## What you are asked to do
Copy out word for word the lines of the entries from the line with "pose: elev=295.8 azim=150.4" to the line with "Dot at: (233, 276)", including both of those lines.

Recorded data
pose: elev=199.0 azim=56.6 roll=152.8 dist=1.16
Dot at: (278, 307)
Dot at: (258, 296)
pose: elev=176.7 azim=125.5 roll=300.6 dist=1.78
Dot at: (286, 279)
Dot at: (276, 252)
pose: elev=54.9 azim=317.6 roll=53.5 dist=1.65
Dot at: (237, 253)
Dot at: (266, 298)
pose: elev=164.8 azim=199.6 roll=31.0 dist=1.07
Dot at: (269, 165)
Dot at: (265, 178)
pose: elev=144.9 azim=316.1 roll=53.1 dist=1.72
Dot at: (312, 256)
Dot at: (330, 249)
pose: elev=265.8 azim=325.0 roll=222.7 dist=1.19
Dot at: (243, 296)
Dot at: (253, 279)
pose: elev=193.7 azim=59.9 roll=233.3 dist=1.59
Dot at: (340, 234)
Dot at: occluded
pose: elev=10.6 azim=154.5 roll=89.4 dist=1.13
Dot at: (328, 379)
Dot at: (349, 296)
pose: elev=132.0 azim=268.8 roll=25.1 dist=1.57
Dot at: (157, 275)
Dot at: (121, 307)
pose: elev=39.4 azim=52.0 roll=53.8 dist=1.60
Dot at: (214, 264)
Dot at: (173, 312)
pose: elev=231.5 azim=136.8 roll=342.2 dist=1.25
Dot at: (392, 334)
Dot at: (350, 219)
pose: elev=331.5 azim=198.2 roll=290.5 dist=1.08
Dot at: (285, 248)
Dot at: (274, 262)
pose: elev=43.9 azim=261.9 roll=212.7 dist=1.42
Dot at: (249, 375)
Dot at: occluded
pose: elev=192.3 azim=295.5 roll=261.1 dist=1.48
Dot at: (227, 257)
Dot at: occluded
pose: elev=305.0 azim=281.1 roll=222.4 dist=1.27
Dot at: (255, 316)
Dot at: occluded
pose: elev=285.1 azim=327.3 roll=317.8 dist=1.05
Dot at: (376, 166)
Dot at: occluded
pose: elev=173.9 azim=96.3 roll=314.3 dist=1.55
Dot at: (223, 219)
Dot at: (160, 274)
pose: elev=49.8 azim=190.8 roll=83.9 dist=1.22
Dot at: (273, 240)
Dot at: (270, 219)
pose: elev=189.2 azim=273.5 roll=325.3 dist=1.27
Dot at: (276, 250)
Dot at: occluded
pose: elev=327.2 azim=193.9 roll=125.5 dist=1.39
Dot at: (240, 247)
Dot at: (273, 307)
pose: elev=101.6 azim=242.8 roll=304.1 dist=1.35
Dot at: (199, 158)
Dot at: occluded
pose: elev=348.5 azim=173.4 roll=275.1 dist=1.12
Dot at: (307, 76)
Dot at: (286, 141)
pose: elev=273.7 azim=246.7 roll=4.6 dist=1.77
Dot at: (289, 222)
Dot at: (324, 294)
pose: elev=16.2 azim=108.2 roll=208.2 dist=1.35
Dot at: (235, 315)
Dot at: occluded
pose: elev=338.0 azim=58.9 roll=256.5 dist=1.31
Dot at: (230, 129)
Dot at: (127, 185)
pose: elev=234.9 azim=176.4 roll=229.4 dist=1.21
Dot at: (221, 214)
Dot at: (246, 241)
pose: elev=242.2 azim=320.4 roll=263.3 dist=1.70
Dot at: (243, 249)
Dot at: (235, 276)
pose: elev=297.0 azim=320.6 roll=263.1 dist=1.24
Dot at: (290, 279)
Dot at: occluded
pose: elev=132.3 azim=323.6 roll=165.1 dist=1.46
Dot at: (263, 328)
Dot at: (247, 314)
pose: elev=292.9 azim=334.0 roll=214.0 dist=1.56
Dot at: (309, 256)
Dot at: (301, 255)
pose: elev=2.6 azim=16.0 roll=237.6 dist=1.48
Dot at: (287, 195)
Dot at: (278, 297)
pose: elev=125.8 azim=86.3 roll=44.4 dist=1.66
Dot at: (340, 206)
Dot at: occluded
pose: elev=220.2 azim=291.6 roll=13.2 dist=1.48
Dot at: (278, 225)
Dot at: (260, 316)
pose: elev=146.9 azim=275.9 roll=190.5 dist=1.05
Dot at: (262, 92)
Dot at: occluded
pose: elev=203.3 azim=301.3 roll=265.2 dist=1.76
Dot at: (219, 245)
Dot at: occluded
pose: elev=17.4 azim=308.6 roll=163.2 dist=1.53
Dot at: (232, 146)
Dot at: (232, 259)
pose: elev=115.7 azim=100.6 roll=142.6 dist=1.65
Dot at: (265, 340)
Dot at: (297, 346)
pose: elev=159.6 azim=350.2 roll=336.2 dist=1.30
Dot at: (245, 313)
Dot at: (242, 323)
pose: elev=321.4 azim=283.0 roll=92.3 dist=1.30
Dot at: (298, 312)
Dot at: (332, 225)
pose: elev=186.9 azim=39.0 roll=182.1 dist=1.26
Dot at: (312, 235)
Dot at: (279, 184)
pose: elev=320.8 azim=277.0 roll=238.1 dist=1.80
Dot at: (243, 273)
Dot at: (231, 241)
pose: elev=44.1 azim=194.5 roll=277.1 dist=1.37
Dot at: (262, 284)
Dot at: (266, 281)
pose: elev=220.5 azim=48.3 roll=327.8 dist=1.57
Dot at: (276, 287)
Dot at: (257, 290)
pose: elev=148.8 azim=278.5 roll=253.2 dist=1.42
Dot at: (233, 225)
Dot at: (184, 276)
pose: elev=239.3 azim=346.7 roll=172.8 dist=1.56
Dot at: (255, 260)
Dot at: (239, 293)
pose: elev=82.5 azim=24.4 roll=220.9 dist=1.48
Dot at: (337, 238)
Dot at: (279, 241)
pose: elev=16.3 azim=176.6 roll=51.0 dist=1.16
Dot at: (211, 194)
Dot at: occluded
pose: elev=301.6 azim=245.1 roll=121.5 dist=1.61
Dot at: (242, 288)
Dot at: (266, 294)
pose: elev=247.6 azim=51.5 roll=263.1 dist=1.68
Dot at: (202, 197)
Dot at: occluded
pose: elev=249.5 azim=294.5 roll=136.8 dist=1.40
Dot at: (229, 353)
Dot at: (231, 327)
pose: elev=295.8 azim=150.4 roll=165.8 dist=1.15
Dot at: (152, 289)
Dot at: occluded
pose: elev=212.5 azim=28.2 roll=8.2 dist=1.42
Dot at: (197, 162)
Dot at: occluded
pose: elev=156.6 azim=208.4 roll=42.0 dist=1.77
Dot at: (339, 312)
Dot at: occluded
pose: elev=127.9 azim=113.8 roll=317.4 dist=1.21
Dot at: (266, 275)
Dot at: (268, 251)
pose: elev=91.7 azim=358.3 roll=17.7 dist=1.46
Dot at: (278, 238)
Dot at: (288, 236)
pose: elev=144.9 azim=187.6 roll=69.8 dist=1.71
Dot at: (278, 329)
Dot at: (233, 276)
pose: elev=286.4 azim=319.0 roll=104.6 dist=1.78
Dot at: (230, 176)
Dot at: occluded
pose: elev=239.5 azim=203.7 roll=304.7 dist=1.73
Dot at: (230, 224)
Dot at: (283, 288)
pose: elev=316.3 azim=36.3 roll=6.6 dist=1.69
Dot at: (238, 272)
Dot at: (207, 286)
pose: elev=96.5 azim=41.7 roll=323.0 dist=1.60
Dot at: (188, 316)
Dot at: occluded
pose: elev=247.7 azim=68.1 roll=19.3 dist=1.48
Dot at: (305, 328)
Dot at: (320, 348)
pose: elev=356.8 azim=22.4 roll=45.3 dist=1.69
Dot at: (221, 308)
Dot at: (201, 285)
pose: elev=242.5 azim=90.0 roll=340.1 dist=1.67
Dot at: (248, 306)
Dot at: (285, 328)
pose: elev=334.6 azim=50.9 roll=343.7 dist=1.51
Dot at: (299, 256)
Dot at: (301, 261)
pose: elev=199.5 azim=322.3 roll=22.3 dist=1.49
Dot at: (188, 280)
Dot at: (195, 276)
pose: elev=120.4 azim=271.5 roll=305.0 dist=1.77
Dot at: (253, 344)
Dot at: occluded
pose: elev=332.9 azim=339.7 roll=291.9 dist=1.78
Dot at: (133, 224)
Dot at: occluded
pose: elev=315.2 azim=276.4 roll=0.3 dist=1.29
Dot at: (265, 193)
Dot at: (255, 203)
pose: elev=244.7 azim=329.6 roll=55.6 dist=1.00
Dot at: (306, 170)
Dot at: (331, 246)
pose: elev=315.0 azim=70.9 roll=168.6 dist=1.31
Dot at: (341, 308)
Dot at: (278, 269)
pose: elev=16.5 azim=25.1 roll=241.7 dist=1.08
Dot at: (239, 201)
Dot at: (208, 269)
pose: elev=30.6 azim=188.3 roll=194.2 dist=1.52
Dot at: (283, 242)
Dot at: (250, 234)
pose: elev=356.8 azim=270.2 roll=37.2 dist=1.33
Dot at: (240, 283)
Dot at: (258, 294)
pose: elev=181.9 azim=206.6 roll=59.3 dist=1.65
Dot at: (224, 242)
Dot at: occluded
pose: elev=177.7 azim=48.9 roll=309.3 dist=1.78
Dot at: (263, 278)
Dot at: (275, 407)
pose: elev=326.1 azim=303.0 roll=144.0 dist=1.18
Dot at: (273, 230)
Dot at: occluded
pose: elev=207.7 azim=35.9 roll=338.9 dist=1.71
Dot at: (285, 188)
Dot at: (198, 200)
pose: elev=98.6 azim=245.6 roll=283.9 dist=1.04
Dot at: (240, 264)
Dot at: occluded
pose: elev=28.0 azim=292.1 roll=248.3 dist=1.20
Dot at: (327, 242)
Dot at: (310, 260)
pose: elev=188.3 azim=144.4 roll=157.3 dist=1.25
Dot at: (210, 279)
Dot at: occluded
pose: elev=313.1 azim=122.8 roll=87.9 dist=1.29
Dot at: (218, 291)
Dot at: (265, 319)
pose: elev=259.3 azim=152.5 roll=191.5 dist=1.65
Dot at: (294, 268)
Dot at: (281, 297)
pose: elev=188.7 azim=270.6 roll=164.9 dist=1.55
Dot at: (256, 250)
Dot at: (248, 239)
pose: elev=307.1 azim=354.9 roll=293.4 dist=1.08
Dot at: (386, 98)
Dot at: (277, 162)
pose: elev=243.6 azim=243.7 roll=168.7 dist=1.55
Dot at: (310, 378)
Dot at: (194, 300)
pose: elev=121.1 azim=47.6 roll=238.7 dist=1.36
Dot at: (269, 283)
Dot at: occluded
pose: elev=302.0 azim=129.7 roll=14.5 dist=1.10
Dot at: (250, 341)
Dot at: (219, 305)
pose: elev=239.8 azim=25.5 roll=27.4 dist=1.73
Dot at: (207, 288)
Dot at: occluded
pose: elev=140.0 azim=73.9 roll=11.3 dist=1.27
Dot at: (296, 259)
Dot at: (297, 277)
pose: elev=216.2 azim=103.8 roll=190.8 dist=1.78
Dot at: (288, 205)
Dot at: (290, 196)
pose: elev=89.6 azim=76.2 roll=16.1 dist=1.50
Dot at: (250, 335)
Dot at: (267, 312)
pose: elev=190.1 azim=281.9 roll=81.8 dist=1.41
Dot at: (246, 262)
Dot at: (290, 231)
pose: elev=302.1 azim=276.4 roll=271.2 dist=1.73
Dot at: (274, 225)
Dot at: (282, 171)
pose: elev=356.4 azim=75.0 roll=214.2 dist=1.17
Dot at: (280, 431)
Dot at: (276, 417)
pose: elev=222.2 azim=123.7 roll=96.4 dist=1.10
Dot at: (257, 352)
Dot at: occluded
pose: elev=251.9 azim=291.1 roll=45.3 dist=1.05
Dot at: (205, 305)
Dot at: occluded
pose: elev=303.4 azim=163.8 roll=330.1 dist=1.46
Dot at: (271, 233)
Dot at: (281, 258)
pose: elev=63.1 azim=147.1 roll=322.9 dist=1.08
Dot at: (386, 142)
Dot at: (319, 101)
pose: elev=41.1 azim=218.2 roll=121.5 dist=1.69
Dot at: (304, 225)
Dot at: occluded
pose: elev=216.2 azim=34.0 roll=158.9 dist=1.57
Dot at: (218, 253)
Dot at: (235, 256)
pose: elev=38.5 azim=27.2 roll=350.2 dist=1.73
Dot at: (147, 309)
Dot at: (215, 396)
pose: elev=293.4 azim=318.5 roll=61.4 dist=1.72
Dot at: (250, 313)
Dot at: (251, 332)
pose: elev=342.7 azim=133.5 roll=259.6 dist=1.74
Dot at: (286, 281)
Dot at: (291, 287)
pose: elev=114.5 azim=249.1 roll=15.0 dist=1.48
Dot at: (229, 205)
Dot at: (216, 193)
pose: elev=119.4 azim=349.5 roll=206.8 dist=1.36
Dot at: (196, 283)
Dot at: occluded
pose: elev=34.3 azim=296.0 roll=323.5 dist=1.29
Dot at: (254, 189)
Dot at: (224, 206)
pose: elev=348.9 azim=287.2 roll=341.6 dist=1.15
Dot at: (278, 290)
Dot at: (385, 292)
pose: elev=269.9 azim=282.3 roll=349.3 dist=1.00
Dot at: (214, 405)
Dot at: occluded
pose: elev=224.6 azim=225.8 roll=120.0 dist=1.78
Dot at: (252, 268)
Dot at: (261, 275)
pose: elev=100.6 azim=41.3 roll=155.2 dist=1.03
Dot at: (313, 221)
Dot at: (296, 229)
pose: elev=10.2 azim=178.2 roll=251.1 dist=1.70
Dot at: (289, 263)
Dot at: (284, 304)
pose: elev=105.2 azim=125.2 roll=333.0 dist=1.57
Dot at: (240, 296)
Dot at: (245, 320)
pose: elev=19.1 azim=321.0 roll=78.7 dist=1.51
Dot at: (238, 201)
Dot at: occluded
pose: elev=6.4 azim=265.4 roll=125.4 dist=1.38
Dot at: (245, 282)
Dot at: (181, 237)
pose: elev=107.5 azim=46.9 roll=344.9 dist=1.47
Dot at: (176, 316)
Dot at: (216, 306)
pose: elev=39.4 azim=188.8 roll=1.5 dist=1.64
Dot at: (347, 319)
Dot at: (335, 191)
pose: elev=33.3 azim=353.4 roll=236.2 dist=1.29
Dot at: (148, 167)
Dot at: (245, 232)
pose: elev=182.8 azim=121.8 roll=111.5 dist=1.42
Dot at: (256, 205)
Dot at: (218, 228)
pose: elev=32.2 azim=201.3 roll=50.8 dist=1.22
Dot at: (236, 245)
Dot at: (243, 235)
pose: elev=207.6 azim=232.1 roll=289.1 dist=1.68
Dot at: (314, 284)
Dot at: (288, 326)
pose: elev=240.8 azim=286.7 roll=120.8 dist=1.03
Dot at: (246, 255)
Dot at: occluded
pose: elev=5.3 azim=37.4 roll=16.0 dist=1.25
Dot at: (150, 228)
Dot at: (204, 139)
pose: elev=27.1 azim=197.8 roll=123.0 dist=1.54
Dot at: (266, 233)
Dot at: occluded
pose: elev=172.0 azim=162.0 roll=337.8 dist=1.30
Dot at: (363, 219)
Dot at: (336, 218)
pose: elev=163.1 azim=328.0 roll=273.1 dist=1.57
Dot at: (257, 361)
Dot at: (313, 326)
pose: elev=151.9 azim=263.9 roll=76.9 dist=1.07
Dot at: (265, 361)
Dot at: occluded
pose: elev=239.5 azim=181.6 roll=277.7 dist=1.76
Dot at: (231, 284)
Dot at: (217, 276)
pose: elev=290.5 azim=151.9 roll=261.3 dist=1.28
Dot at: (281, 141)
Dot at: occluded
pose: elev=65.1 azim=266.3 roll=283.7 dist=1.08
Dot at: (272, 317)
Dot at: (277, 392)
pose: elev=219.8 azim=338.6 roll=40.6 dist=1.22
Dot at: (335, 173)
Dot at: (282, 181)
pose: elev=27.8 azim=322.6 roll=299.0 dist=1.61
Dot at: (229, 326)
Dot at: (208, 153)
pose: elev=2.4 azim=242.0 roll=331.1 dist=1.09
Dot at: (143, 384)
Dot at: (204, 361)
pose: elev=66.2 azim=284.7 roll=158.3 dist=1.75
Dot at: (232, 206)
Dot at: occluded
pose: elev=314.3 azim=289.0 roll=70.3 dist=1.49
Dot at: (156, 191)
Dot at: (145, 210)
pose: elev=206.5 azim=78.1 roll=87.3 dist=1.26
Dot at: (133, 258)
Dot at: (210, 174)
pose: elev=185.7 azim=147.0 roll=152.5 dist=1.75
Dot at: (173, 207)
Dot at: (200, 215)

## Expected answer
pose: elev=295.8 azim=150.4 roll=165.8 dist=1.15
Dot at: (152, 289)
Dot at: occluded
pose: elev=212.5 azim=28.2 roll=8.2 dist=1.42
Dot at: (197, 162)
Dot at: occluded
pose: elev=156.6 azim=208.4 roll=42.0 dist=1.77
Dot at: (339, 312)
Dot at: occluded
pose: elev=127.9 azim=113.8 roll=317.4 dist=1.21
Dot at: (266, 275)
Dot at: (268, 251)
pose: elev=91.7 azim=358.3 roll=17.7 dist=1.46
Dot at: (278, 238)
Dot at: (288, 236)
pose: elev=144.9 azim=187.6 roll=69.8 dist=1.71
Dot at: (278, 329)
Dot at: (233, 276)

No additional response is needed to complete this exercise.